### Task details
Render the listing as a numbered list without blank lines, starting at its first line and ending at the line containing "Астана - Тобол".

**** Records for this task ****

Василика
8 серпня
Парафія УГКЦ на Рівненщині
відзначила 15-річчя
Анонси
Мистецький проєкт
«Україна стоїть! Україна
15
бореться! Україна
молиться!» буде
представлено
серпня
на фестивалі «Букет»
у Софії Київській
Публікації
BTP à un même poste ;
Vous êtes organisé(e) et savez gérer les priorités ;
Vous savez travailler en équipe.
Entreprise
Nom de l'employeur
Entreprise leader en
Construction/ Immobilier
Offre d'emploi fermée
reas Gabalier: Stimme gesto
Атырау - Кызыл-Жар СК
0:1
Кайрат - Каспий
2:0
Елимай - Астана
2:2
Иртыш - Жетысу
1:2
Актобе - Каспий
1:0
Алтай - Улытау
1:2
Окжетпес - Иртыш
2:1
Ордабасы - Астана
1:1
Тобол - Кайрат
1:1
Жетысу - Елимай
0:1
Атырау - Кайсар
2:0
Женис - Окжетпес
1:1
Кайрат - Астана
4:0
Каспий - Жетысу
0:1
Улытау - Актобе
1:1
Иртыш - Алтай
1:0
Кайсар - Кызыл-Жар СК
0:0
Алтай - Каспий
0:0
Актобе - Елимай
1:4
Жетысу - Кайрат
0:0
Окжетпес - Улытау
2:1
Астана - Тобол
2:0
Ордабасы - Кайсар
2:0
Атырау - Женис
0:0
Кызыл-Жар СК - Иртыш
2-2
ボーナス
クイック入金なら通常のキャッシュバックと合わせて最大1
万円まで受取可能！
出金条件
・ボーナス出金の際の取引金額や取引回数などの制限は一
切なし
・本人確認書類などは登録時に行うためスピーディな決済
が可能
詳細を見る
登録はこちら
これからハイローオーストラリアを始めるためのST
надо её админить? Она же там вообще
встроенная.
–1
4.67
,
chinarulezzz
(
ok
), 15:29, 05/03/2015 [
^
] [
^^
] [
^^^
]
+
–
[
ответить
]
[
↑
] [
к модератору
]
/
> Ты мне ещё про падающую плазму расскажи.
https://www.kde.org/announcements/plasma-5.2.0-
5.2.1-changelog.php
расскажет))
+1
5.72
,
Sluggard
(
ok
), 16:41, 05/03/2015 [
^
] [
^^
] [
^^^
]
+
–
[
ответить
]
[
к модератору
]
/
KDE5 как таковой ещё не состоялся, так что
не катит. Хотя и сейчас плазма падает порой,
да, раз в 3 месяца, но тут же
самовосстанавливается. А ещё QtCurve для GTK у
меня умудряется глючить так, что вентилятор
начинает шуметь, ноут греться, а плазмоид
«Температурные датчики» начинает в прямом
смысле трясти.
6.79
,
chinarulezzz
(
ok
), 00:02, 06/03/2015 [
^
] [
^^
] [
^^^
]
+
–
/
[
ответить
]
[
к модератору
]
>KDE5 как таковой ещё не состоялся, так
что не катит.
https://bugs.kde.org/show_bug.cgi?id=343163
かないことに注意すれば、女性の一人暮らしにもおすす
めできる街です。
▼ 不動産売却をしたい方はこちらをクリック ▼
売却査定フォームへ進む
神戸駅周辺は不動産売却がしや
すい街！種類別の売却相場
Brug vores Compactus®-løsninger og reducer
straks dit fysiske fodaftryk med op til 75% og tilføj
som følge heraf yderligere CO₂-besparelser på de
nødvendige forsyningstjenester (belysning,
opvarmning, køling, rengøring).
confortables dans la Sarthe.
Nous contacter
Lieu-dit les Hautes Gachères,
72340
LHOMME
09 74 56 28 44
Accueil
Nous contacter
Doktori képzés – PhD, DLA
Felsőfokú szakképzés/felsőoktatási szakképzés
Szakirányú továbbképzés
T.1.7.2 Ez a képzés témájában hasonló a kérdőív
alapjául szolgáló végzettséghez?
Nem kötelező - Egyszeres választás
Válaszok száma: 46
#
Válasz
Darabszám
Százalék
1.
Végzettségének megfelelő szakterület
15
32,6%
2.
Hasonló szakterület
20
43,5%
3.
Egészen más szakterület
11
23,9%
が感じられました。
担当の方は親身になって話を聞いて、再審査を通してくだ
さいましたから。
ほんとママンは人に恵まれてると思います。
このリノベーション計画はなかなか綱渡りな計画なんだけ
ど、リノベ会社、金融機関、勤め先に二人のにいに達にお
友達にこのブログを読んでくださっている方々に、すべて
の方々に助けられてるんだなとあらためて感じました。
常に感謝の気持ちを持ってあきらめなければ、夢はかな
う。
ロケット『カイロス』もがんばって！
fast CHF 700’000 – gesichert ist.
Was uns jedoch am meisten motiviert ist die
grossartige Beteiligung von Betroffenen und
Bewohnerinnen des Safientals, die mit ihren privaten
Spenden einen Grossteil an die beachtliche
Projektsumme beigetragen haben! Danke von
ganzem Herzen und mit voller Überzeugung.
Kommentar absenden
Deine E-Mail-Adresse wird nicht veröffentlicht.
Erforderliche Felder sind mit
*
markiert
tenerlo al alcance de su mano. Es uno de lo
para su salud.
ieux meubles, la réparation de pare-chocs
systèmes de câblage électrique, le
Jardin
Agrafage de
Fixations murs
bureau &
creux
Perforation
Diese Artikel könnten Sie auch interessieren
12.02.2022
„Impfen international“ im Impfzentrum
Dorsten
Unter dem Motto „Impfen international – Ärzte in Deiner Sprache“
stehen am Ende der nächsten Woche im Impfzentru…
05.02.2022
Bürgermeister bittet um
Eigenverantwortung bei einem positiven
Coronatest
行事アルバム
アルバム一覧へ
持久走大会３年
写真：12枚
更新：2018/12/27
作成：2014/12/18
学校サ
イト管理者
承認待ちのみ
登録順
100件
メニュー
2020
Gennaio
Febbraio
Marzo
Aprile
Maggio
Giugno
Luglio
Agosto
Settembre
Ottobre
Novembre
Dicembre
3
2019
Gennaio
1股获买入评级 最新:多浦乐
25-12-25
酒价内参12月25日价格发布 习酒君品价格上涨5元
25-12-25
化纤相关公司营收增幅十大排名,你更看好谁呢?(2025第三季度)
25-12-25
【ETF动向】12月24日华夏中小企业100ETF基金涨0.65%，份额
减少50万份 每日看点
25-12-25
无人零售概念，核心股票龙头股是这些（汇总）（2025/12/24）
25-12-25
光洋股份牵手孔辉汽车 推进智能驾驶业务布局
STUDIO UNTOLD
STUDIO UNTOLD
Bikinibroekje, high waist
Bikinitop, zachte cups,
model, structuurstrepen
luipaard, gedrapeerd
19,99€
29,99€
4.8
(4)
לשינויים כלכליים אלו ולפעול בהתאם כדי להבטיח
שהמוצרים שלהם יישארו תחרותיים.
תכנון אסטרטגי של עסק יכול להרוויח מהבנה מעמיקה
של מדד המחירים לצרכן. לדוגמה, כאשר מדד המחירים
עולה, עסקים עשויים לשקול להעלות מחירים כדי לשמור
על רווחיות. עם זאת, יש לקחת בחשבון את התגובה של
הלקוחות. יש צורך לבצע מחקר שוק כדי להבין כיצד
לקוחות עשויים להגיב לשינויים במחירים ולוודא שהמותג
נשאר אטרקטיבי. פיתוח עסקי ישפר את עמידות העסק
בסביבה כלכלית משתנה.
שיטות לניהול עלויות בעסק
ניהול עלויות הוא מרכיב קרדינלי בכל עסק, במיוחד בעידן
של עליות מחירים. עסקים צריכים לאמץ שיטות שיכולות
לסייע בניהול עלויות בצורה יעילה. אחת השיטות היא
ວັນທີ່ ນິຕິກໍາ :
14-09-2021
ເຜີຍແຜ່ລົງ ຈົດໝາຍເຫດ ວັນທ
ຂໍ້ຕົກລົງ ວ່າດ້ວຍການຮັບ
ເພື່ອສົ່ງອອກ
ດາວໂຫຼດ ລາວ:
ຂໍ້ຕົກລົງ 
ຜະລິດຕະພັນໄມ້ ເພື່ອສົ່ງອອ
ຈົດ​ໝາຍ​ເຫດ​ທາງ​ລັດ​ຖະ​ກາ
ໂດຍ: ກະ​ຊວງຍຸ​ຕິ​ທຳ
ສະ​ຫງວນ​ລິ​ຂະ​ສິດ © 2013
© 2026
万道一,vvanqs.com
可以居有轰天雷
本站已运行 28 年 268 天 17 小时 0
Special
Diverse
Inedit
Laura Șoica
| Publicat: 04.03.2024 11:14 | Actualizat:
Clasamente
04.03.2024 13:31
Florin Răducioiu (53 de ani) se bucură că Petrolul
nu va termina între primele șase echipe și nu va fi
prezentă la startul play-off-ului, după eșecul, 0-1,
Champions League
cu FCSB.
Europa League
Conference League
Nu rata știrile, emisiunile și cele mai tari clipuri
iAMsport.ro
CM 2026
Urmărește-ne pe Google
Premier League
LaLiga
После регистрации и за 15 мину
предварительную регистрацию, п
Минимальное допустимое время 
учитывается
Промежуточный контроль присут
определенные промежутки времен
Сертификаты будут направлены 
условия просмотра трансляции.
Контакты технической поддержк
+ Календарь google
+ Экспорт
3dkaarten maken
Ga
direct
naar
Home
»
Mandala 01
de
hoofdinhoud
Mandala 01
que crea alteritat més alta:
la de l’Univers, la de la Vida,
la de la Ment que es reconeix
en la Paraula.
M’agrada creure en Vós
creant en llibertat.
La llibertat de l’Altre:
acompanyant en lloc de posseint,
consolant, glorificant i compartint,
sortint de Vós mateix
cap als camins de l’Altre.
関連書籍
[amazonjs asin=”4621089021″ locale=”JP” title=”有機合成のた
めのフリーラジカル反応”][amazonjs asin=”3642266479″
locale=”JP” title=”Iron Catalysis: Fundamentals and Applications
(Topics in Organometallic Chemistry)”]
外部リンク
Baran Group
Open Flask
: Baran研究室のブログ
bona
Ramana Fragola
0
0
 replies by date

****

### Reply to the task
1. Василика
2. 8 серпня
3. Парафія УГКЦ на Рівненщині
4. відзначила 15-річчя
5. Анонси
6. Мистецький проєкт
7. «Україна стоїть! Україна
8. 15
9. бореться! Україна
10. молиться!» буде
11. представлено
12. серпня
13. на фестивалі «Букет»
14. у Софії Київській
15. Публікації
16. BTP à un même poste ;
17. Vous êtes organisé(e) et savez gérer les priorités ;
18. Vous savez travailler en équipe.
19. Entreprise
20. Nom de l'employeur
21. Entreprise leader en
22. Construction/ Immobilier
23. Offre d'emploi fermée
24. reas Gabalier: Stimme gesto
25. Атырау - Кызыл-Жар СК
26. 0:1
27. Кайрат - Каспий
28. 2:0
29. Елимай - Астана
30. 2:2
31. Иртыш - Жетысу
32. 1:2
33. Актобе - Каспий
34. 1:0
35. Алтай - Улытау
36. 1:2
37. Окжетпес - Иртыш
38. 2:1
39. Ордабасы - Астана
40. 1:1
41. Тобол - Кайрат
42. 1:1
43. Жетысу - Елимай
44. 0:1
45. Атырау - Кайсар
46. 2:0
47. Женис - Окжетпес
48. 1:1
49. Кайрат - Астана
50. 4:0
51. Каспий - Жетысу
52. 0:1
53. Улытау - Актобе
54. 1:1
55. Иртыш - Алтай
56. 1:0
57. Кайсар - Кызыл-Жар СК
58. 0:0
59. Алтай - Каспий
60. 0:0
61. Актобе - Елимай
62. 1:4
63. Жетысу - Кайрат
64. 0:0
65. Окжетпес - Улытау
66. 2:1
67. Астана - Тобол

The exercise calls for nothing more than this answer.